Pull every line with "Central" from the entries below.

━━━━━ MATERIAL PROVIDED

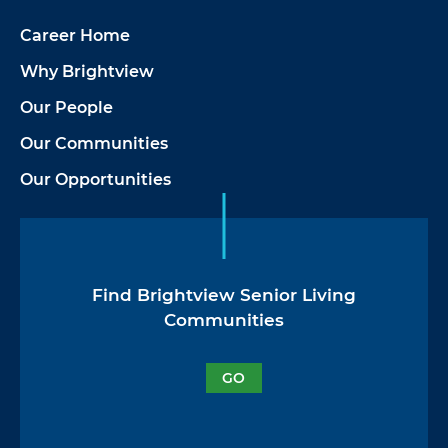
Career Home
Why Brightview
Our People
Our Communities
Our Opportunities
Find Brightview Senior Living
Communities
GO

━━━━━━━━━━
━━━━━ MATERIAL PROVIDED

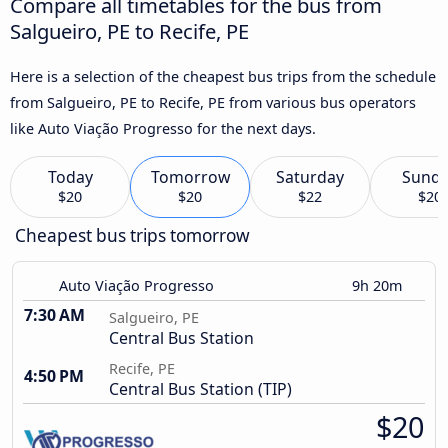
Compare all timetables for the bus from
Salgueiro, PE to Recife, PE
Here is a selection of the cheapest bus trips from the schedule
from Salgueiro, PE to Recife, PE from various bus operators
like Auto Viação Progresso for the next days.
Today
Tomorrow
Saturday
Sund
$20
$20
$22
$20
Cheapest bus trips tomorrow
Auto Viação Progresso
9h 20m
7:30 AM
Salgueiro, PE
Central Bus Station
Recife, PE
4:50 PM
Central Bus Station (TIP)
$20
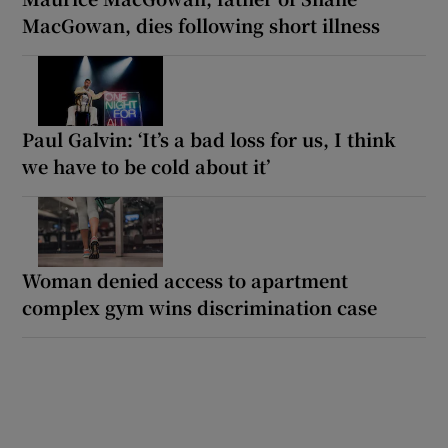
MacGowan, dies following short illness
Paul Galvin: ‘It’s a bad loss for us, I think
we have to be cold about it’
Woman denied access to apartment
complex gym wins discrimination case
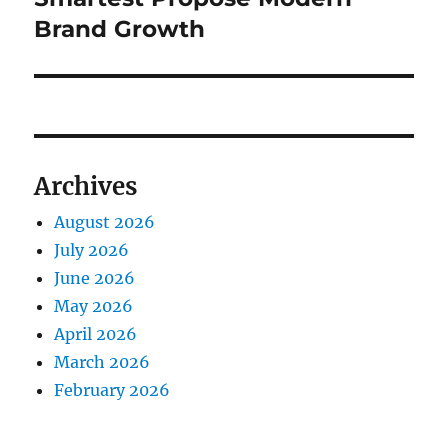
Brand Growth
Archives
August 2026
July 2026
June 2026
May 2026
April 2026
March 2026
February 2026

━━━━━━━━━━
━━━━━ MATERIAL PROVIDED

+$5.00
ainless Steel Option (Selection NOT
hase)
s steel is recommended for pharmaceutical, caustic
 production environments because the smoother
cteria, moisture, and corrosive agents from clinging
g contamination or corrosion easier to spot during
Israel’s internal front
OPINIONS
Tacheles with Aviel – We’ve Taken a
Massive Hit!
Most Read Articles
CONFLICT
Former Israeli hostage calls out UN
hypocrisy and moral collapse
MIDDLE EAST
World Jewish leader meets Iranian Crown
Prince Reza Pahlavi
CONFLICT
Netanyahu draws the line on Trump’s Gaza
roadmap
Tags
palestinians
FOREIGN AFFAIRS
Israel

━━━━━━━━━━

- OUTPUT OF THE TASK -
Central Bus Station
Central Bus Station (TIP)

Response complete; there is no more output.